Он попытался хотя бы застонать, чтобы подать знак: я здесь! Но даже стона не получилось, только шипение какое-то.

– Разговорчики, товарищ Петров, – добродушно, но вполне по-командирски ответил второй голос. – Если кто и ухитрился выжить в этом пекле, до «развидняет» может и не дожить. Так что ищем. А по свету еще пройдем. Мертвых тоже надо хоронить.

– Господи, сколько же их тут легло?

– Да почитай все, кто шел к опорнику этому проклятому. А нациков, заметь, они угандошили втрое больше. Это по предварительным подсчетам. Может, и вчетверо. Так что, даже если все полегли… – второй не договорил.

Вик протолкнул через высохшее, как будто жестяное горло столько воздуха, сколько сумел, затянул внутрь, задержал там на мгновение и вытолкнул, попытавшись превратить этот воздух в звук – ну хотя бы в мычание, в стон!
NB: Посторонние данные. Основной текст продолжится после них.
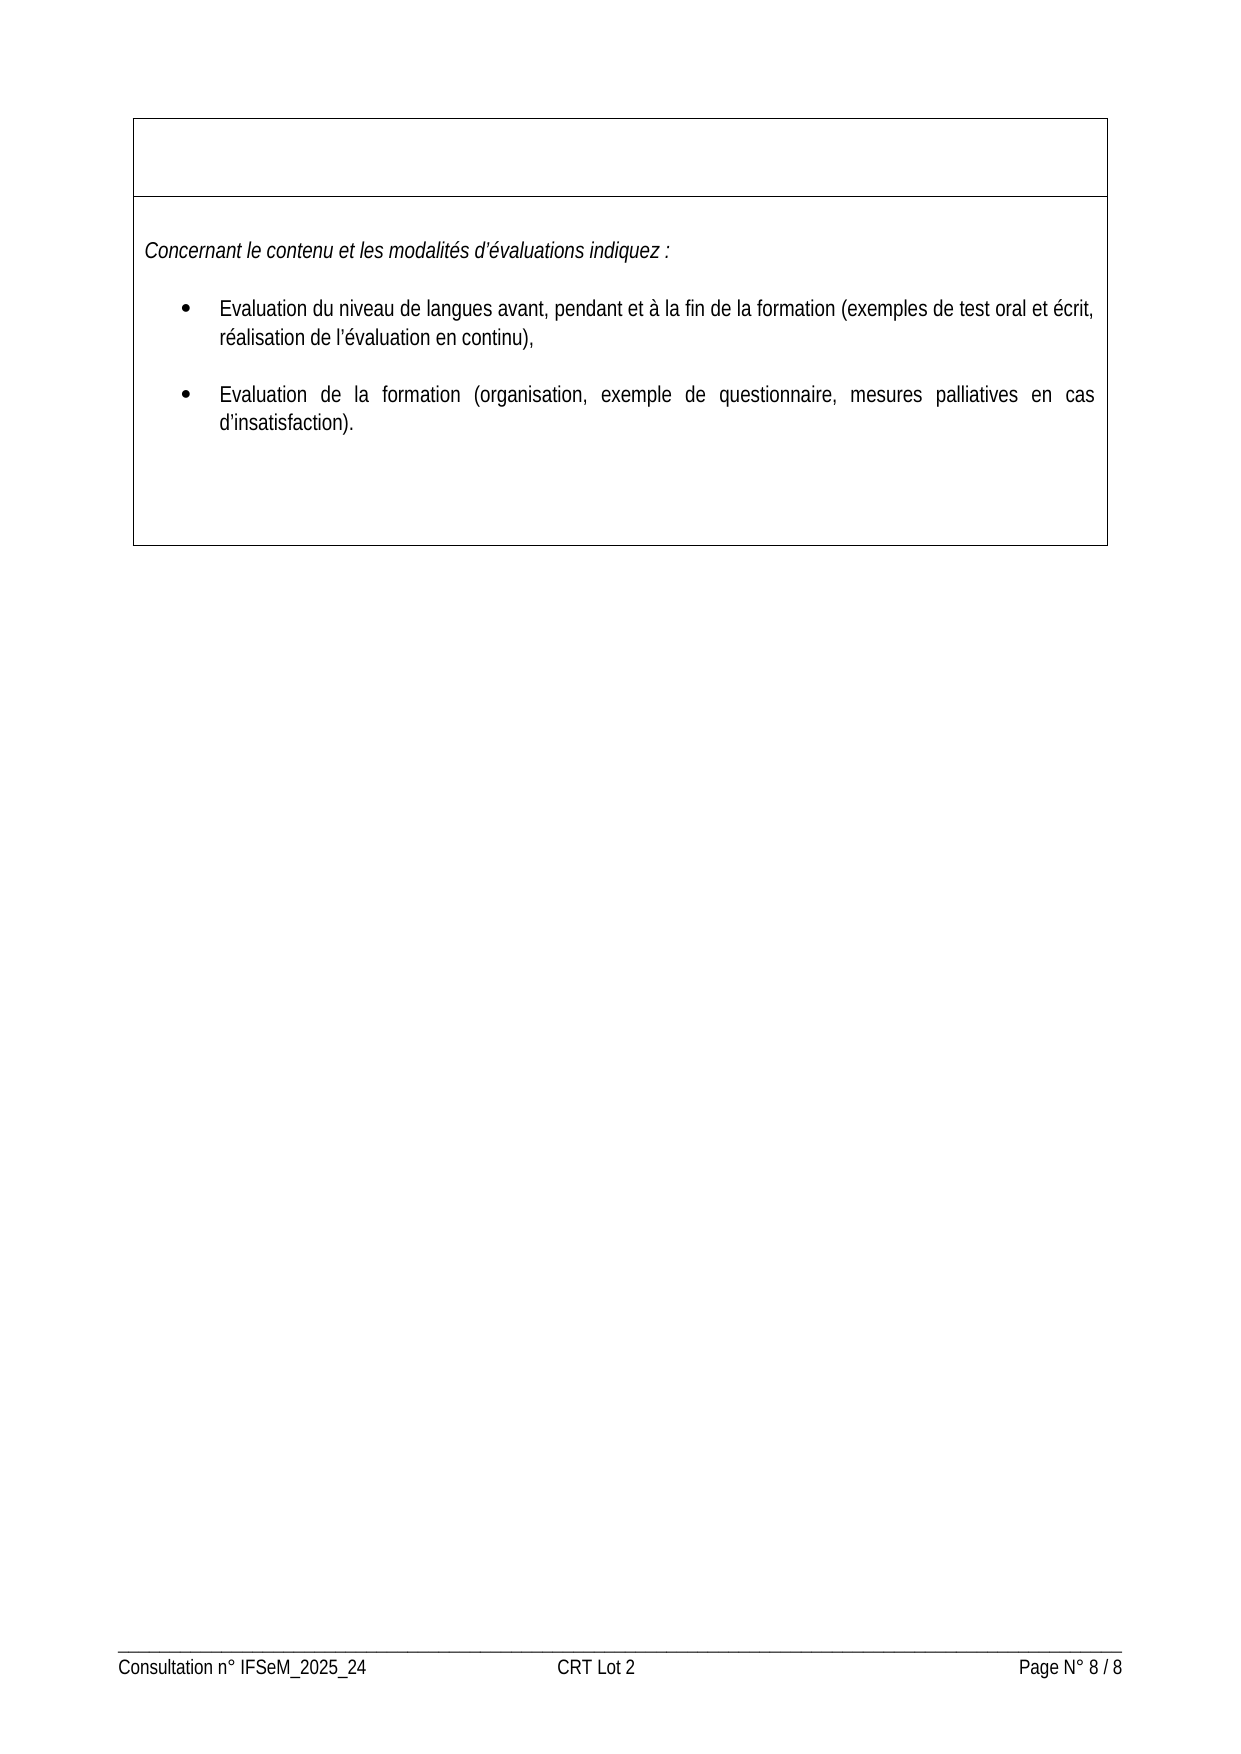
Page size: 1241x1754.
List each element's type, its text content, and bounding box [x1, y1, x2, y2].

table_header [134, 119, 1107, 196]
table_cell Concernant le contenu et les modalités d’évaluations indiquez : Evaluation du niveau de langues avant, pendant et à la fin de la formation (exemples de test oral et écrit, réalisation de l’évaluation en continu), Evaluation de la formation (organisation, exemple de questionnaire, mesures palliatives en cas d’insatisfaction). [134, 197, 1107, 545]
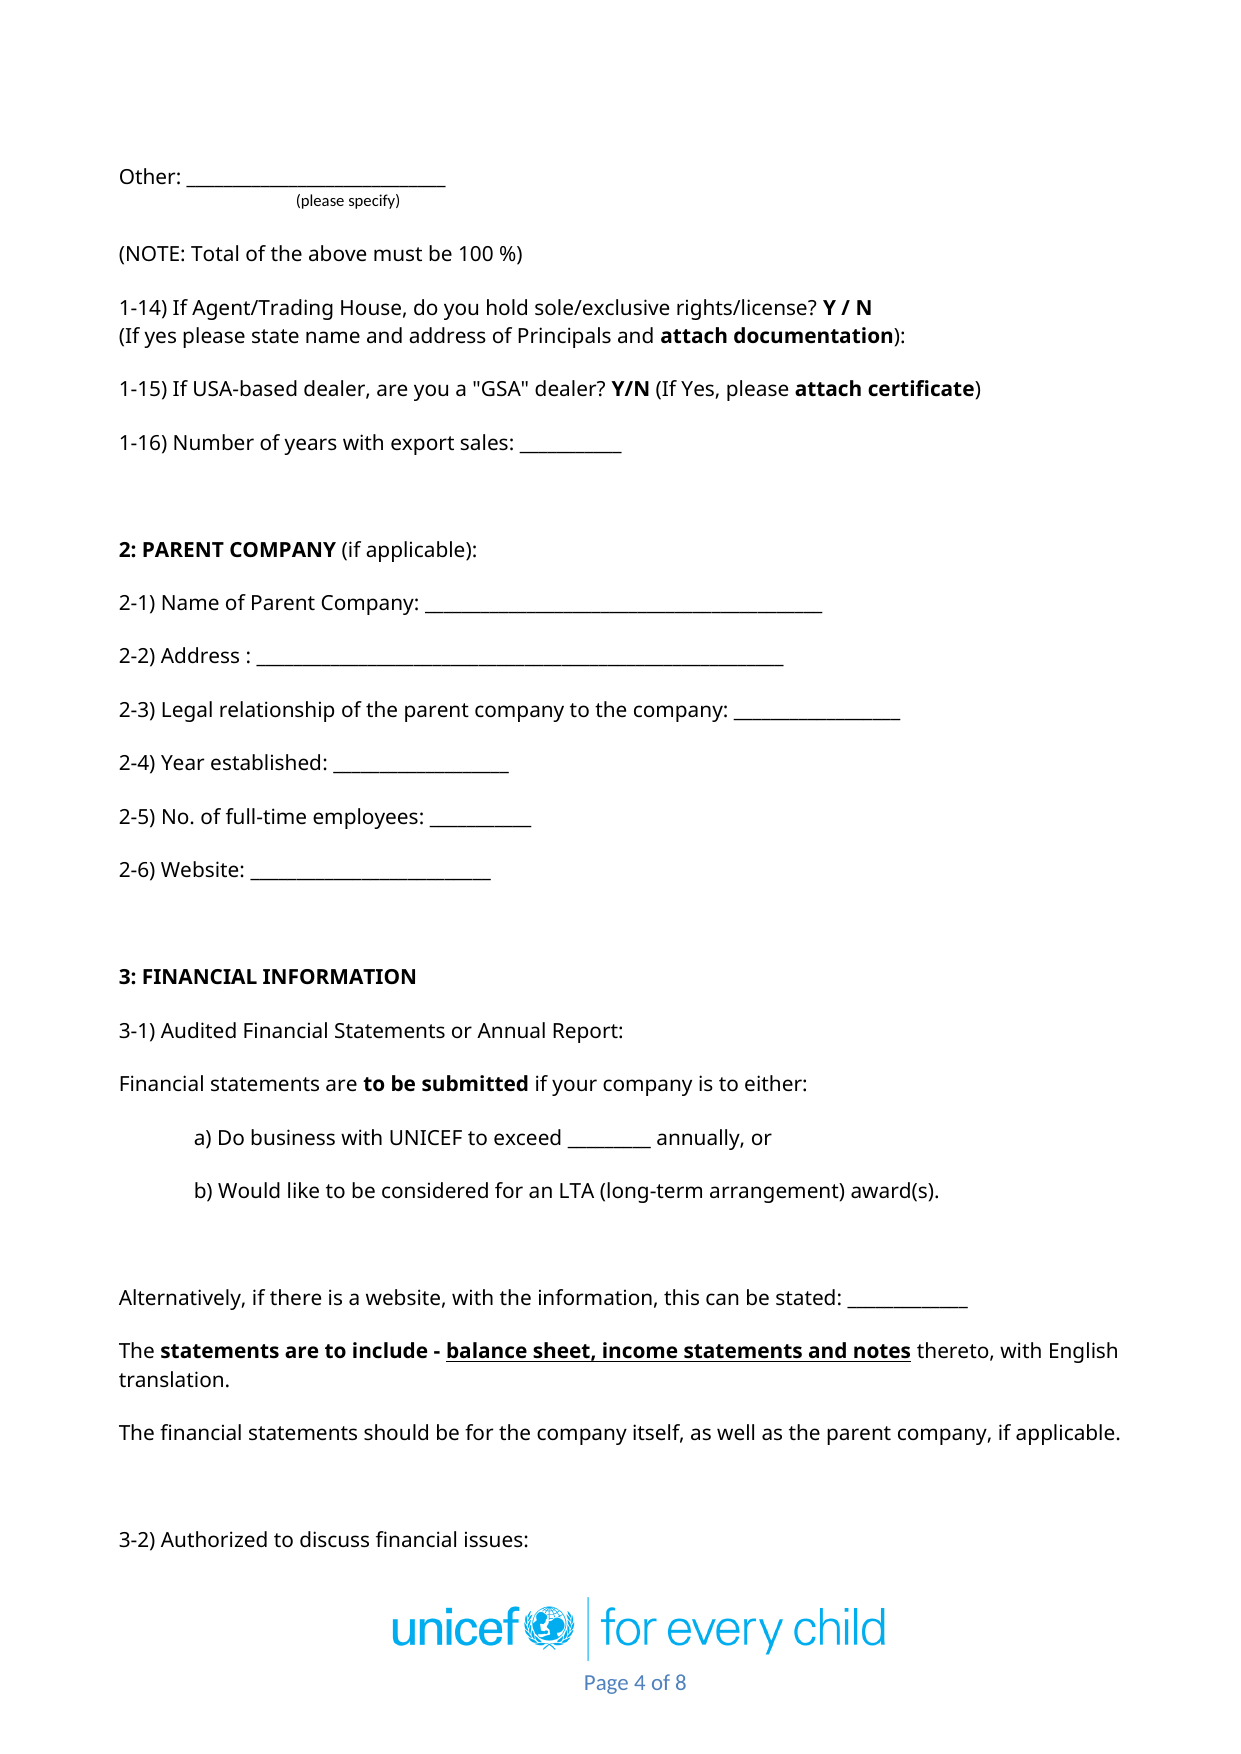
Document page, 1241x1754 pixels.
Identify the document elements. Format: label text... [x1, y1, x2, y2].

text Financial statements are to be submitted if your company is to either: [118, 1069, 1152, 1098]
text 2: PARENT COMPANY (if applicable): [118, 535, 1152, 563]
text 2-5) No. of full-time employees: ___________ [118, 802, 1152, 830]
text Alternatively, if there is a website, with the information, this can be stated: _____________ [118, 1283, 1152, 1311]
text 2-4) Year established: ___________________ [118, 748, 1152, 777]
text (please specify) [193, 190, 1152, 211]
text 1-16) Number of years with export sales: ___________ [118, 428, 1152, 456]
text 1-14) If Agent/Trading House, do you hold sole/exclusive rights/license? Y / N [118, 293, 1152, 321]
text a) Do business with UNICEF to exceed _________ annually, or [118, 1123, 1152, 1151]
text Other: ____________________________ [118, 162, 1152, 190]
text (If yes please state name and address of Principals and attach documentation): [118, 321, 1152, 349]
text 3-1) Audited Financial Statements or Annual Report: [118, 1016, 1152, 1044]
text (NOTE: Total of the above must be 100 %) [118, 239, 1152, 268]
text 3: FINANCIAL INFORMATION [118, 962, 1152, 991]
text 2-1) Name of Parent Company: ___________________________________________ [118, 588, 1152, 617]
text 2-3) Legal relationship of the parent company to the company: __________________ [118, 695, 1152, 723]
text The financial statements should be for the company itself, as well as the parent company, if applicable. [118, 1418, 1152, 1447]
text 2-2) Address : _________________________________________________________ [118, 642, 1152, 670]
text 3-2) Authorized to discuss financial issues: [118, 1525, 1152, 1553]
text The statements are to include - balance sheet, income statements and notes thereto, with English translation. [118, 1336, 1152, 1393]
picture [375, 1586, 895, 1668]
text 1-15) If USA-based dealer, are you a "GSA" dealer? Y/N (If Yes, please attach certificate) [118, 374, 1152, 403]
text 2-6) Website: __________________________ [118, 855, 1152, 884]
text b) Would like to be considered for an LTA (long-term arrangement) award(s). [118, 1176, 1152, 1204]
Получилось хриплое, почти нечеловеческое:

– Н…не… в…вс…е…

И вдруг понял, что едва различимые бледно-зеленые черточки на левом запястье показывают половину четвертого. Сутки прошли. Вечность промелькнула.

Меркнущее – опять! – сознание выплюнуло неуместную мысль: сто метров в одну сторону, сто в другую.
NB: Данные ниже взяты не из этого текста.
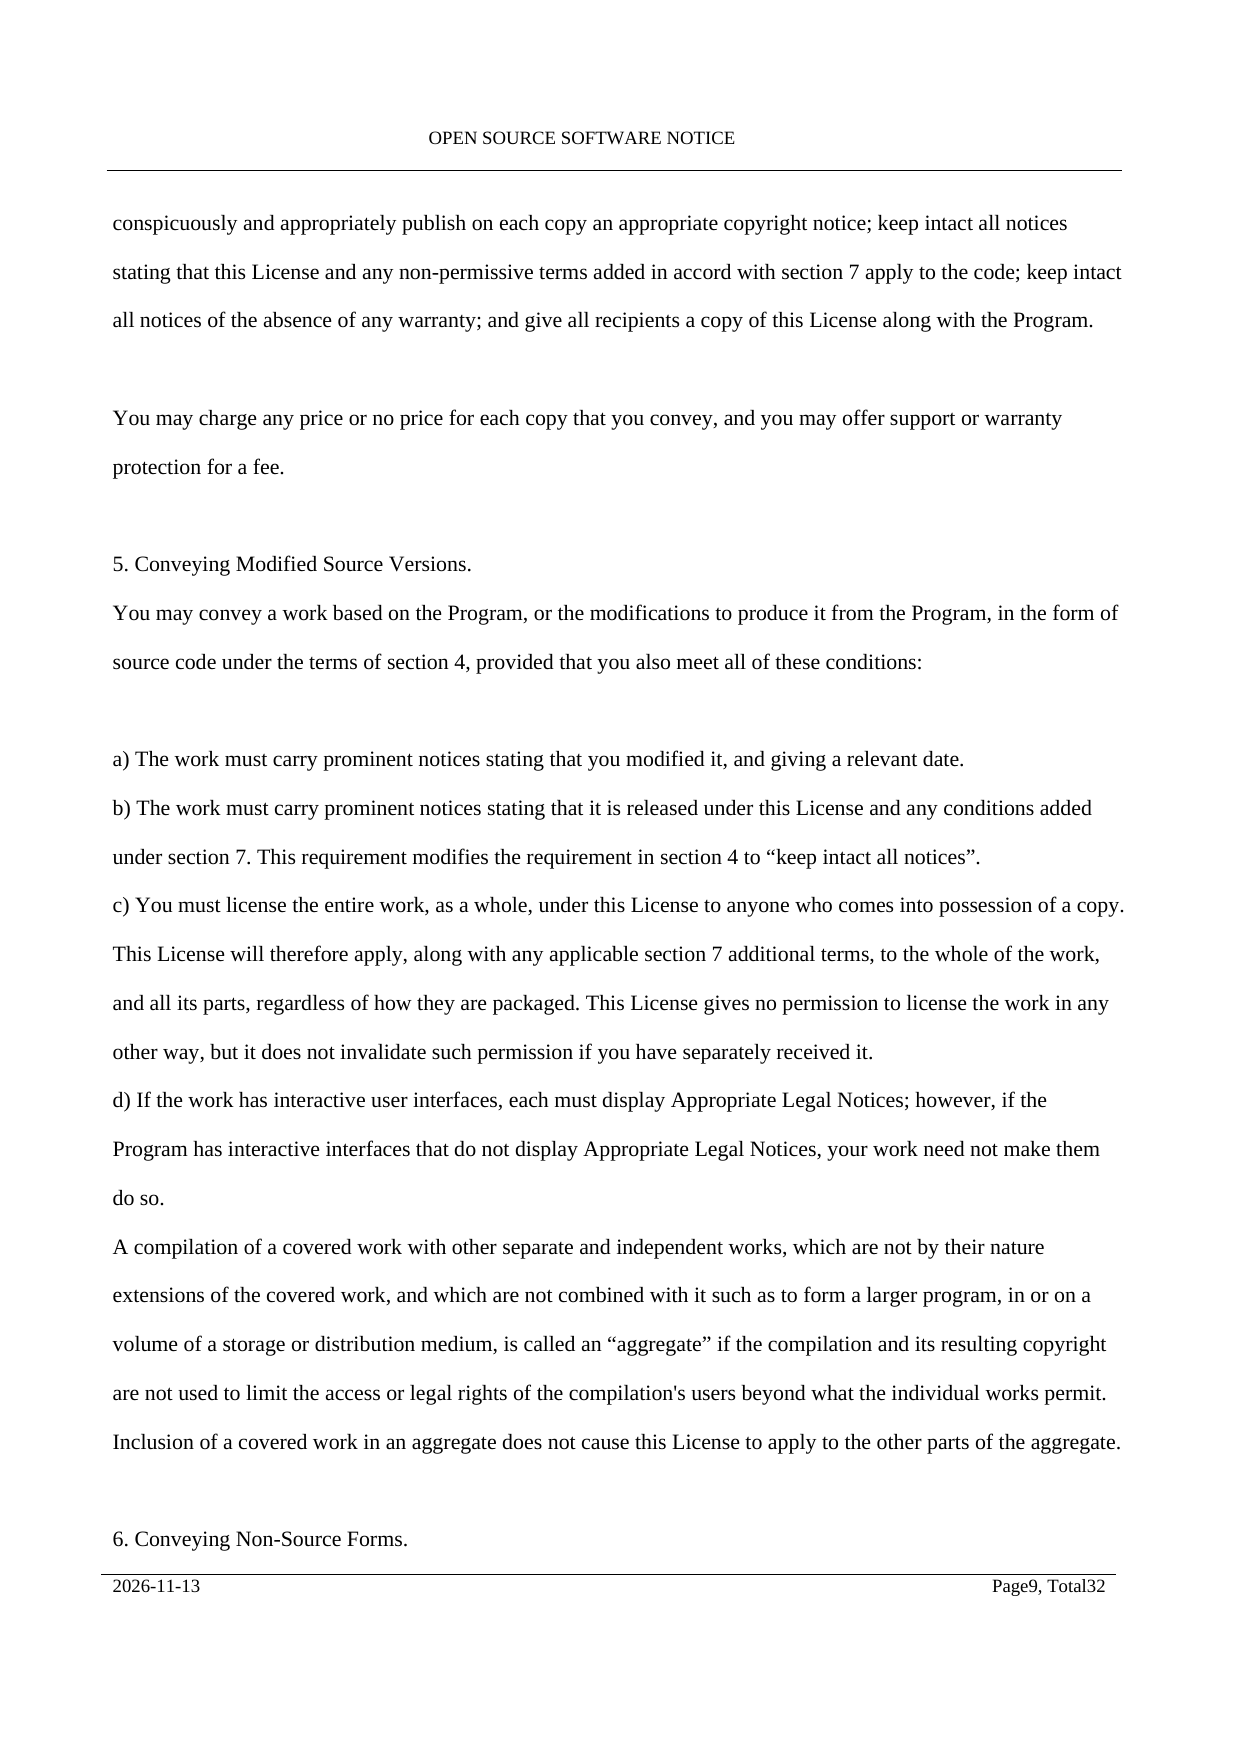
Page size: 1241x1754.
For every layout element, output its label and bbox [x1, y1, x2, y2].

Мысль эта отозвалась внутри головы опять искрами, вспышками, огненными фонтанами – очень красивыми, совсем не пугающими. Фейерверки… Это просто фейерверки. Праздник… Радостные возгласы, смех, веселые голоса… И темнота совсем не темная… Озаряющие ее вспышки складываются в знаки… что-то в них очень важное… главное – понять их, вспомнить… но они рассеиваются, тускнеют, поддаются тьме…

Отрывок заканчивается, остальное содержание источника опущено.